In 1950 Lempi Ikävalko and much of her family moved into the Villa Anneberg ("Annalan kartano" or "Annala"), a historical (completed in 1832) manor house with formal gardens on a hill on the outskirts of Helsinki, in the Arabianranta area of old Helsinki, part of "Vanhakaupunki", the neighborhood where the city was founded in 1550. Artists, writers and other creative personalities gathered at the hilltop villa, plays were staged in the ballroom, holiday celebrations involved the wider community, and the house also served as a gallery for Lempi Ikävalko's son, Johannes Ikävalko, an art dealer. It was a time of creative exploration and Lempi tried everything that fortune permitted. For a time, when she was already 50 years of age, Lempi performed with a traveling troupe in Finland and Sweden as a dancer partnered by a large boa constrictor (which lived with the rest of the family at Villa Anneberg).

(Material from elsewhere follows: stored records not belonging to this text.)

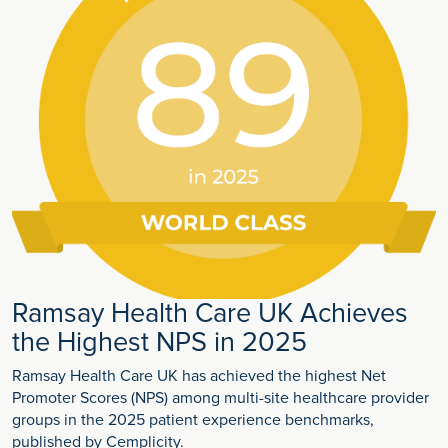
Ramsay Health Care UK Achieves
the Highest NPS in 2025
Ramsay Health Care UK has achieved the highest Net
Promoter Scores (NPS) among multi-site healthcare provider
groups in the 2025 patient experience benchmarks,
published by Cemplicity.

In the mid-1950s Lempi Ikävalko started visiting the United States where she eventually spent more than three decades as a journalist, writer and frequently-consulted expert on Finnish emigration communities. She worked as an editor and writer at daily Finnish-language newspapers serving the Finnish immigrant communities in America. She wrote for Finnish journals in Lake Worth, Florida (at Amerikan Uutiset) and in Duluth, Minnesota (at Industrialisti); but the longest of these engagements was at the Finnish daily Raivaaja (The Pioneer) in Fitchburg, Massachusetts—a city of 40,000 residents with a large proportion of Finns.

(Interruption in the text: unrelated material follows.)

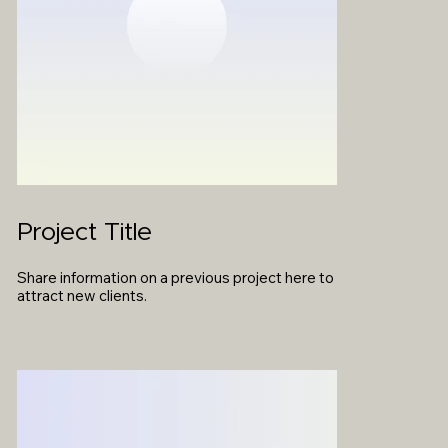
Project Title
Share information on a previous project here to
attract new clients.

Considered an important voice on Finnish emigration (often motivated by what has been characterized as the Nordic dream of tropical utopias), especially regarding South America as a destination, Lempi Ikävalko regularly visited Finnish settlements in Brazil, Paraguay and other Latin American countries. She was interviewed for Towards a Better World: Finnish Utopian Settlements from the 1700s till today (Otava, Helsinki 1985. ISBN 951-1-08551-4) by Teuvo Peltoniemi. It is a book examining the history and the prospects of the Finnish search for a better life, and Lempi herself authored many newspaper articles on related topics. Her work with the Finnish community in Penedo, Brazil, was particularly noted. A colorful personality and an inspiring speaker, she is remembered for the unique combination of clear-headed analytical intellect and a passion for exploring new places and ways of life. Curious and fearless to the last, she travelled alone in remote regions of S. America into her eighties. She spent the last 10 years of her life living in Helsinki. In 1994, aged 93, she died in a rest home in the Helsinki neighborhood of Käpylä - surrounded by drafts of poems, reminiscences and scattered pages of her as yet unpublished autobiography. The Finnish government-funded Siirtolaisinstituutti (Institute of Migration) in the port city of Turku, Finland keeps an archive of some of Lempi Ikävalko's letters, articles, photos and memorabilia.